From the first line onward, reproduce the records exactly; the final line to include is the one holding "avançons ensemble sur votre chemin.".

*** Opening of RECORD EXTRACTS ***

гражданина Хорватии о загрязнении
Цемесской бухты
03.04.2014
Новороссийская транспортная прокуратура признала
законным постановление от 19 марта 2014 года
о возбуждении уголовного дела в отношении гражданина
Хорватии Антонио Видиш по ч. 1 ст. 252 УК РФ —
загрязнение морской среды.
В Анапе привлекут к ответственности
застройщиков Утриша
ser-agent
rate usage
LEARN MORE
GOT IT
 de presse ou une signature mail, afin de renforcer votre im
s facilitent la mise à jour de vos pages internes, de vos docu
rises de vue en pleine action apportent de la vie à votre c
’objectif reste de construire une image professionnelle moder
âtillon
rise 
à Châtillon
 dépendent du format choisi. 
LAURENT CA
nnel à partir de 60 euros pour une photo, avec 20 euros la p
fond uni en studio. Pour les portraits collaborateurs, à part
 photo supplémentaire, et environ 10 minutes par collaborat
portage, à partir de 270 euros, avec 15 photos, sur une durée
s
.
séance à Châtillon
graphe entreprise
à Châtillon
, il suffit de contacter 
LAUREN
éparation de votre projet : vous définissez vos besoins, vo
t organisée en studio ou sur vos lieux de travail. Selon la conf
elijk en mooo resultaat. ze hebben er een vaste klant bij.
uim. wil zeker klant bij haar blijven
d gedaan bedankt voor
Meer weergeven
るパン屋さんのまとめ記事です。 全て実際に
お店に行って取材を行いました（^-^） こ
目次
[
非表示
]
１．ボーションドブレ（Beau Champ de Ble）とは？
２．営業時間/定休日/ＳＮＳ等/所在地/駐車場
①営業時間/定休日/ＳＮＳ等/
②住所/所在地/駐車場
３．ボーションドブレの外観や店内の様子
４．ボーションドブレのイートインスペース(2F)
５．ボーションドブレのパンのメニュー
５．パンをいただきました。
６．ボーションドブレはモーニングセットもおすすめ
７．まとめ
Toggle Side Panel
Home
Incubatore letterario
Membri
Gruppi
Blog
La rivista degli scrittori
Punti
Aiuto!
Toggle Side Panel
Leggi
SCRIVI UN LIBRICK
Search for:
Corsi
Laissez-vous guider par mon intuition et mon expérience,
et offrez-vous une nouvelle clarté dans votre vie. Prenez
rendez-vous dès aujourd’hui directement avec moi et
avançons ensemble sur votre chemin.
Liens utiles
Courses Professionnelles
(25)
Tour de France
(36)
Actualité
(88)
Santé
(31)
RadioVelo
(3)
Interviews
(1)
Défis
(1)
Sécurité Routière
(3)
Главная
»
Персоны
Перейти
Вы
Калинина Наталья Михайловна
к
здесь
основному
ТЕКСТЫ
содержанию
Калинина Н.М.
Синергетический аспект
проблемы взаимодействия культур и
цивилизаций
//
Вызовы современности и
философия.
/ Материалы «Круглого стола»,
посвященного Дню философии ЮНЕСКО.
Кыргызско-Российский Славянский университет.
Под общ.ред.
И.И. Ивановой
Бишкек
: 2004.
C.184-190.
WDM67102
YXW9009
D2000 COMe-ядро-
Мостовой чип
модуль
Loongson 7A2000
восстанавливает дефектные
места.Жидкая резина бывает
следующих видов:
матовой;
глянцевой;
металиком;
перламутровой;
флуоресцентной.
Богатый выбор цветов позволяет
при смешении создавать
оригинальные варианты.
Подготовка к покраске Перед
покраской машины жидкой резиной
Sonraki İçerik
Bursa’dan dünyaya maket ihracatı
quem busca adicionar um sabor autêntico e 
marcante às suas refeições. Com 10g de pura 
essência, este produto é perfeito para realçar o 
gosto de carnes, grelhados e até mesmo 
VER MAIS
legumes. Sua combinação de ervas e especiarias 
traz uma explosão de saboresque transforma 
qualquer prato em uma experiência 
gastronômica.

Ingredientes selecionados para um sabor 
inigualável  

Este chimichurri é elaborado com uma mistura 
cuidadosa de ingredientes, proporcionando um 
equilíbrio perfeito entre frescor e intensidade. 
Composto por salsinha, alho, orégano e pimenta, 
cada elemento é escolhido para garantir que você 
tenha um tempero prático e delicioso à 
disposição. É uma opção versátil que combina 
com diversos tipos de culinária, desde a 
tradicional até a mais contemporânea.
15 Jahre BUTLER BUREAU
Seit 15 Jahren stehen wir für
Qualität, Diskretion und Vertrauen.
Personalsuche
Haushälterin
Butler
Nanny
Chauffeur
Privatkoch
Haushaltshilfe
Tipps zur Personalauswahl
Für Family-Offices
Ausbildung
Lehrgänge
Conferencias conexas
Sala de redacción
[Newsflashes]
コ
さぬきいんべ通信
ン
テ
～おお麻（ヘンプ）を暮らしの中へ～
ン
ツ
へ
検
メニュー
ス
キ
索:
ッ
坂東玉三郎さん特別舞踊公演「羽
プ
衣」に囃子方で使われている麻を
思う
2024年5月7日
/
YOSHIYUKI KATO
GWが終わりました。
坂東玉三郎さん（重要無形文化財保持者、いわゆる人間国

*** Close of RECORD EXTRACTS ***

• ANSWER FOR THE TASK:
гражданина Хорватии о загрязнении
Цемесской бухты
03.04.2014
Новороссийская транспортная прокуратура признала
законным постановление от 19 марта 2014 года
о возбуждении уголовного дела в отношении гражданина
Хорватии Антонио Видиш по ч. 1 ст. 252 УК РФ —
загрязнение морской среды.
В Анапе привлекут к ответственности
застройщиков Утриша
ser-agent
rate usage
LEARN MORE
GOT IT
 de presse ou une signature mail, afin de renforcer votre im
s facilitent la mise à jour de vos pages internes, de vos docu
rises de vue en pleine action apportent de la vie à votre c
’objectif reste de construire une image professionnelle moder
âtillon
rise 
à Châtillon
 dépendent du format choisi. 
LAURENT CA
nnel à partir de 60 euros pour une photo, avec 20 euros la p
fond uni en studio. Pour les portraits collaborateurs, à part
 photo supplémentaire, et environ 10 minutes par collaborat
portage, à partir de 270 euros, avec 15 photos, sur une durée
s
.
séance à Châtillon
graphe entreprise
à Châtillon
, il suffit de contacter 
LAUREN
éparation de votre projet : vous définissez vos besoins, vo
t organisée en studio ou sur vos lieux de travail. Selon la conf
elijk en mooo resultaat. ze hebben er een vaste klant bij.
uim. wil zeker klant bij haar blijven
d gedaan bedankt voor
Meer weergeven
るパン屋さんのまとめ記事です。 全て実際に
お店に行って取材を行いました（^-^） こ
目次
[
非表示
]
１．ボーションドブレ（Beau Champ de Ble）とは？
２．営業時間/定休日/ＳＮＳ等/所在地/駐車場
①営業時間/定休日/ＳＮＳ等/
②住所/所在地/駐車場
３．ボーションドブレの外観や店内の様子
４．ボーションドブレのイートインスペース(2F)
５．ボーションドブレのパンのメニュー
５．パンをいただきました。
６．ボーションドブレはモーニングセットもおすすめ
７．まとめ
Toggle Side Panel
Home
Incubatore letterario
Membri
Gruppi
Blog
La rivista degli scrittori
Punti
Aiuto!
Toggle Side Panel
Leggi
SCRIVI UN LIBRICK
Search for:
Corsi
Laissez-vous guider par mon intuition et mon expérience,
et offrez-vous une nouvelle clarté dans votre vie. Prenez
rendez-vous dès aujourd’hui directement avec moi et
avançons ensemble sur votre chemin.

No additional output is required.